Saturday, February 25, 2017

Mystery Science, fossil bonanza, & a teachable moment



Hobo Mama wants you to know she's a professional blogger! Look at how professional she's being!

Sometimes I fear I'm not schooly enough for this unschooling thing to work. This is a common worry among homeschooling types — am I doing enough? Are my kids learning the right things? Would school be doing much better for them?

I see myself as a Type B personality, so I'm naturally laissez-faire. While I think Type A unschoolers have to push themselves to relax, I feel I need occasional nudges into scheduling and activities to make sure we do something.

And so it was I finally cracked open Mystery Science.

(This post is not at all sponsored, by the way. I signed up for the free trial but then let it lapse, because I'm awesome like that. I'm just talking about the single lesson's worth of use I've gotten out of it so far, and this isn't meant as a straight-up review.)

Mystery Science is a science curriculum geared toward classrooms but adaptable to homeschooling. It gives video overviews and hands-on activities as it walks you and your students through each lesson. It also tells you upfront what supplies and preparation are needed for each lesson, and both are generally minimal, meaning you don't need a full-on science lab to use the lessons.

I like the idea of it a lot, so I hunkered down with Mikko to try out the first lesson in "Animals Through Time."


Mikko's 9 and ostensibly in third grade. I have a hard time guessing his grade level in subjects like science, which are a little less obvious than how well he can read (not great) or do math (really well). I do know he's very enthusiastic about science and seems to know a lot. "Animals Through Time" was suggested for ages 7-10, grades 2-4, so I figured we were on point.

The lesson required no prep for me at all beyond printing out a worksheet, which I was far too lazy to do, so: No prep! Woot. We started it off, and an introductory video played about how landscapes aren't always what they seem.


For instance, a grassland might once have been an ocean. An arctic region might once have been a jungle. An ocean might once have been forest. The clues are in the fossil evidence.

I thought this was an interesting topic, and Mikko agreed, but he did wonder why the video was kind of belaboring the point.

Then it was time to start the worksheet. Since I hadn't printed it out for my one student, we just went through each question online together.

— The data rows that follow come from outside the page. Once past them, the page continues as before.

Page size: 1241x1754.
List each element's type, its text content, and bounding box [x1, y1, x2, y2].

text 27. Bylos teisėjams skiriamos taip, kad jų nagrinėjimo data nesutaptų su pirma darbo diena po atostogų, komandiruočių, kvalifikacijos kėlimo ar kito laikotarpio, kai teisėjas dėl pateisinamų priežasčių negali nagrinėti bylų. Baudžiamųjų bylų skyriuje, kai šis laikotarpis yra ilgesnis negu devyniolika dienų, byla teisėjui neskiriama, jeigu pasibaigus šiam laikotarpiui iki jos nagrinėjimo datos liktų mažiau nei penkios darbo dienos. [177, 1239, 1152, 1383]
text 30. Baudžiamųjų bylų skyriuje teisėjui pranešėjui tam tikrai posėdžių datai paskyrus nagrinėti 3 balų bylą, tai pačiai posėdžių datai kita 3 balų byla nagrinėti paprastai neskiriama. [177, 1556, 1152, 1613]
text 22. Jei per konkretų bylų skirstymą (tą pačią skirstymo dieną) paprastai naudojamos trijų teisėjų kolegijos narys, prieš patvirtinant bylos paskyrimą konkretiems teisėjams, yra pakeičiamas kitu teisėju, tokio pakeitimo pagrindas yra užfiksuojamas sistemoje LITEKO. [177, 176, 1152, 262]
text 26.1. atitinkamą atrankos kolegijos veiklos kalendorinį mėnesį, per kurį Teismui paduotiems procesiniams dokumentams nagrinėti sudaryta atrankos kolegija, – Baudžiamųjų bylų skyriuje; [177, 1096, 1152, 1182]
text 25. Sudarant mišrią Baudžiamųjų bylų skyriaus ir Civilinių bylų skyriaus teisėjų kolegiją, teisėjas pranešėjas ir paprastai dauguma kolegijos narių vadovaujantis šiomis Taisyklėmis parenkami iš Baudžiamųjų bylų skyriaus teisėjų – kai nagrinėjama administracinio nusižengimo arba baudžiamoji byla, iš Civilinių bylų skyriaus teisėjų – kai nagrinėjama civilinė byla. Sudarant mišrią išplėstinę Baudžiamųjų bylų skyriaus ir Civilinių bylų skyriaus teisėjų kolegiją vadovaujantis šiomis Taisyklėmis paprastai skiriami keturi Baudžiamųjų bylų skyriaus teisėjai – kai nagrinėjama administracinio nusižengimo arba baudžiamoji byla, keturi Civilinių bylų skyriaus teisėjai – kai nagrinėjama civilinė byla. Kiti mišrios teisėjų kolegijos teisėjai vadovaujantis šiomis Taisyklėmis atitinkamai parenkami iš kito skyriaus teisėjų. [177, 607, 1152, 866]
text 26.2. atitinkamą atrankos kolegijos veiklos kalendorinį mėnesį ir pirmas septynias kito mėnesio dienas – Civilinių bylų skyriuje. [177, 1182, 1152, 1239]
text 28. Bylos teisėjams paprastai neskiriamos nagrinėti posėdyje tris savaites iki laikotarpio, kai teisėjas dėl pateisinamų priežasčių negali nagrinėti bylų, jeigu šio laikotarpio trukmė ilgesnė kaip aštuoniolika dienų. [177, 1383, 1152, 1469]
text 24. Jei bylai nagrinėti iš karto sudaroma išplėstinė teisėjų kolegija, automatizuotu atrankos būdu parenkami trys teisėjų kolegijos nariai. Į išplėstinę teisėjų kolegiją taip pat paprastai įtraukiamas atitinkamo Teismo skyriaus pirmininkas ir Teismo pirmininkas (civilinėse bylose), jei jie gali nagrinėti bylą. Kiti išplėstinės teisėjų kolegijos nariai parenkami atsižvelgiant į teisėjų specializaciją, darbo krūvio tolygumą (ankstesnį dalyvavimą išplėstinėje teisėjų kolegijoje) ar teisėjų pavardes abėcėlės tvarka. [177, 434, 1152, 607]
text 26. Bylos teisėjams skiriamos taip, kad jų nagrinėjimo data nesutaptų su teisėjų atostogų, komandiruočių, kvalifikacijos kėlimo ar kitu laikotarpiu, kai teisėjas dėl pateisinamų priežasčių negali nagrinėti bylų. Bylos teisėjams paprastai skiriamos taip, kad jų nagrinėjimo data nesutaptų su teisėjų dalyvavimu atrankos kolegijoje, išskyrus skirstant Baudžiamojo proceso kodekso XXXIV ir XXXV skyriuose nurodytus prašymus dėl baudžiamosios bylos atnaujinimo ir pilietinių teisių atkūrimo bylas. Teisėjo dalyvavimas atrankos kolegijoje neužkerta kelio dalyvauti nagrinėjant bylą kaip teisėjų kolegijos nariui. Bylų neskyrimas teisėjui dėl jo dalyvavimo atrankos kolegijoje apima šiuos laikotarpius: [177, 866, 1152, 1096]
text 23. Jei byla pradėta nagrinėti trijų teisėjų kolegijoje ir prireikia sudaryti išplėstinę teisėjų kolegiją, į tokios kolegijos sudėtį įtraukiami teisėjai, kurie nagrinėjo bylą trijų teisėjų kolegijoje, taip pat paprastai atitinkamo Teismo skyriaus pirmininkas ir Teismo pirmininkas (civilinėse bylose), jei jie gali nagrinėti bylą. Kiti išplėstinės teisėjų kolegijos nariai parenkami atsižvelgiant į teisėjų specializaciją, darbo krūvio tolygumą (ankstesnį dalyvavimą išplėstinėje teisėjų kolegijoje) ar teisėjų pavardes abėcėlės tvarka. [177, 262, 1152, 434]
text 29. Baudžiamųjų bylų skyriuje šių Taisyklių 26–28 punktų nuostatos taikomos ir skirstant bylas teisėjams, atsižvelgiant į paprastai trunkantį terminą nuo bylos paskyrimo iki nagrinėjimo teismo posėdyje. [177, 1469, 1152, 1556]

It was around here that things began to go off the rails, schoolmarm-wise. Mikko was breezing through the questions and grew visibly irritated that they kept coming at him when it was apparent he already knew all the answers.





He knew how to pronounce all the dinosaurs that came our way (such as the above specimen) and kept interrupting the lesson with facts about the fossils mentioned. He'd have me hare off to another window to open an image search so he could point out details the lesson wasn't mentioning about one animal's jaws or another one's eating habits.


I kept bringing Mikko back into the lesson, and he gamely continued through the structure with me.


Despite his interruptions, we were done in record time, without ever really delving deeply into the subject at hand, I felt. There were some optional extras, but I didn't think they were the additional study material we were looking for.

Fortunately, Mikko corrected that.


He brought me back to Google image search and had me look up one fossil after another, including many that weren't mentioned in the lesson. He told me what he knew of the prehistoric creatures, and then over the next few days, we played umpteen games of Twenty Questions where he stumped me most every time by choosing some obscure extinct organism. I need to emphasize that I had never "taught" him fossils. We've gone to natural history museums and bought fossil kits, but he had gathered most of this information through his own sources, including from (gasp!) video games and YouTubers, resources not as well respected as a pedagogical exercise but apparently just as much if not more in depth!

In the title, I referred to "a teachable moment." The moment was mine, and the teacher was my child. I'm ever learning that he knows what he needs to know, and he pursues learning the way any curious human will.

I'm not writing off structured activities and lessons, and I'm not pooping on Mystery Science here — I think it's a worthy tool of easy-prep science units for people who could use assistance in guiding a child through some scientific concepts. I think I will, however, bump Mikko up a couple grade levels next time to see if that challenges him more.

But what I am doing is reminding myself that structured lessons are more for my own benefit than my children's, that they reassure me that Education Is Happening. Learning, on the other hand, happens all on its own, without my distractions or direction.

(P.S. If you are interested in Mystery Science, see if there's a free yearlong trial. Failing that, you can preview the first lesson of any unit for free. Then you can wait around for a homeschool sale, which I've heard will happen in the summer. Regular price is $69 a year if you're flush. Suggested age range is 6-13.)